It saddens me to announce, for those of you who do not know already, that the wonderful scholar and person, Dr. Elliot Eisner, passed away last weekend due to complications of Parkinson’s disease and pneumonia.
Elliot, professor emeritus at Stanford University, widely known for his contributions to art education, curriculum studies, and qualitative research methods, dedicated his career to advancing the role of the arts in education. He lectured throughout the world, received five honorary doctoral degrees, received numerous awards, and beyond scholarly journal articles authored/edited sixteen books (e.g., Educating Artistic Vision (1972), The Educational Imagination (1979), Cognition and Curriculum (1982), The Enlightened Eye (1991), The Kind of Schools We Need (1998), Arts Based Research (2011 with Tom Barone)).
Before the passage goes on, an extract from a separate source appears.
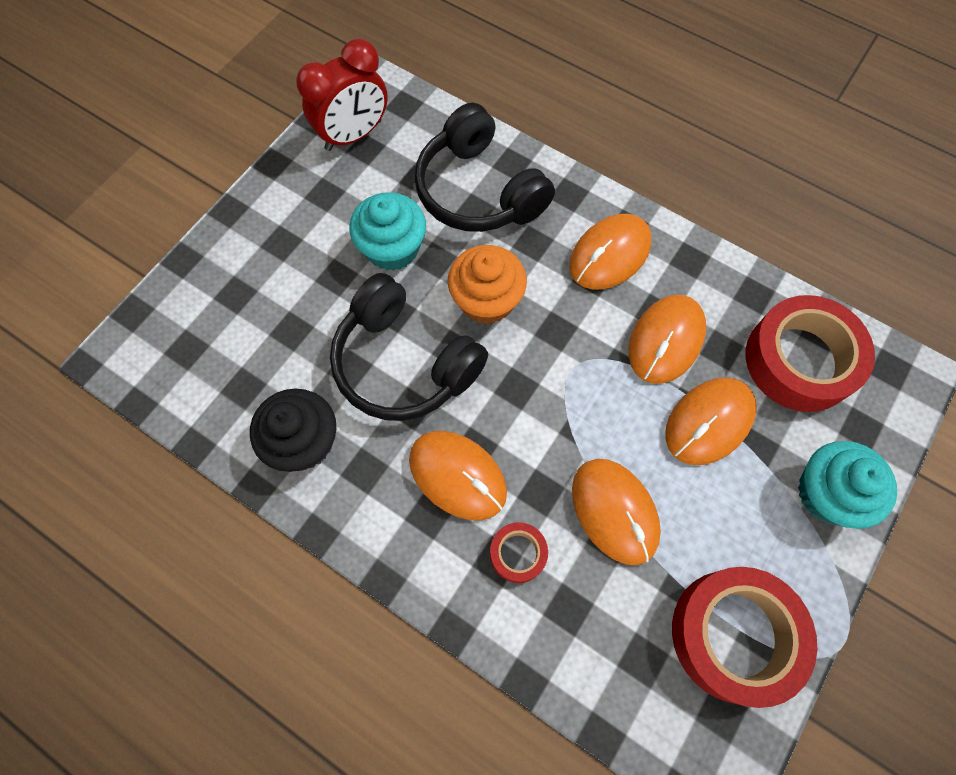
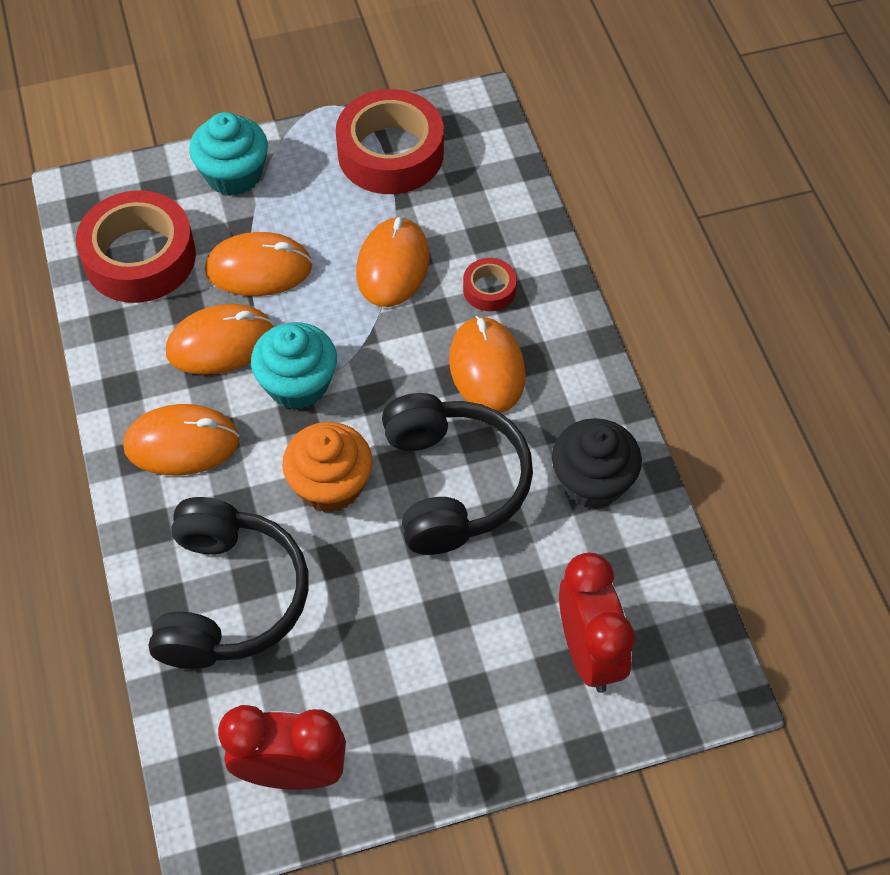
camera: 140 degrees left, 10 degrees down
turquoise cupcake [350,192,426,271] -> turquoise cupcake moved to [251,322,337,409]
none -> red clock [559,553,635,693]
I had the pleasure of getting to know Elliot personally, starting about two years ago, when I interviewed him, about not only his scholarly accomplishments but also his extraordinary life, and his extraordinary history as such an extraordinary person. What I most admired in him from a scholarly standpoint was his continuous dedication to keeping the arts alive in America’s public schools. We agreed that tests, like those of more interest nowadays than really ever before, are not the things that really should “count” the most in America’s public schools. What I most admired about him as a person? His sense of humility, his passion for not only his life but the lives of others, his aesthetic sense of beauty, his keen capacity to find beauty elsewhere, and to also make wise and fine distinctions about it, his wonderful wife and family, and the like.
May he rest in peace, and rest assured, that his legacy will go on well past the precious time he devoted to those of us in the education profession here.
To see the interview I conducted with him click here. In this link you can also find a photo gallery including pictures of Elliot and his family, a series of wonderful tributes his friends, family members and colleagues wrote on his behalf, a list of his scholarly accomplishments, and the like. For the shorter, YouTube version of the above, click here.
A memorial symposium will be held at the 2014 American Educational Research Association (AERA) annual meeting in Philadelphia in April.